Last year, the two Van Nuys-based planes responded to 74 calls and made 525 drops, using 807,750 gallons of water, said Fire Capt. Scott Graham, a commander of the county’s airport tanker base.

Anthony Marrone, chief of air operations for the county Fire Department, acknowledged that some veteran firefighters had to be won over to the idea of using fixed-wing tankers -- piloted by foreigners.


“In the beginning, it wasn’t a Cinderella story,” Marrone said. “These were guys from Canada who didn’t know our airspace,” not county-trained careerists steeped in local tradition and flying the county’s nine helicopters.

But the fliers from Quebec’s Service Aerien Gouvernmental spoke fluent English and were comfortable working the three rapid-fire radio frequencies used in aerial firefighting. They were quick to pick up on local firefighting procedures and flying protocols.

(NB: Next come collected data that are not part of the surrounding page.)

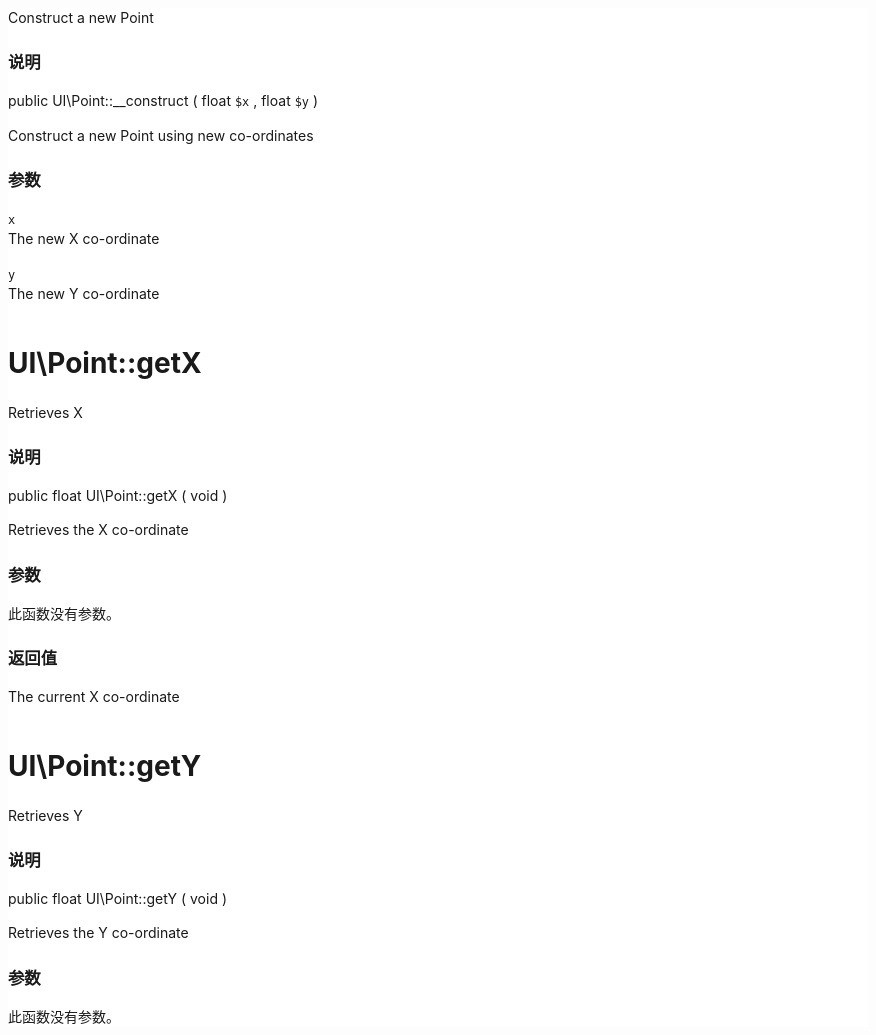 Construct a new Point

### 说明

<span class="modifier">public</span> <span
class="methodname">UI\\Point::\_\_construct</span> ( <span
class="methodparam"><span class="type">float</span> `$x`</span> , <span
class="methodparam"><span class="type">float</span> `$y`</span> )

Construct a new Point using new co-ordinates

### 参数

`x`  
The new X co-ordinate

`y`  
The new Y co-ordinate

UI\\Point::getX
===============

Retrieves X

### 说明

<span class="modifier">public</span> <span class="type">float</span>
<span class="methodname">UI\\Point::getX</span> ( <span
class="methodparam">void</span> )

Retrieves the X co-ordinate

### 参数

此函数没有参数。

### 返回值

The current X co-ordinate

UI\\Point::getY
===============

Retrieves Y

### 说明

<span class="modifier">public</span> <span class="type">float</span>
<span class="methodname">UI\\Point::getY</span> ( <span
class="methodparam">void</span> )

Retrieves the Y co-ordinate

### 参数

此函数没有参数。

“These are great guys and their planes are incredible,” Marrone said. “They came to protect the people of our county and they ended up protecting us on the fire line too.

“Jean-Pierre has been the hood ornament. He’s always gone out of his way to make sure they’re doing what we need them to do. They’ve been here for us every year. I don’t know if I could go to Quebec every year and miss Thanksgiving and Christmas and New Year’s.”


As the two Super Scoopers sat parked next to the Van Nuys runway, connected by hose to a fire hydrant and ready for a three-minute water fill, Guay’s last water drop came from a bucket splash by crew mate Rene Lemay, not from the belly of a CL-415.

Before he leaves for the last time, Guay plans to stock up on local souvenirs.

“I’m taking back a lot of L.A. County Fire Department T-shirts to give to my friends,” he said.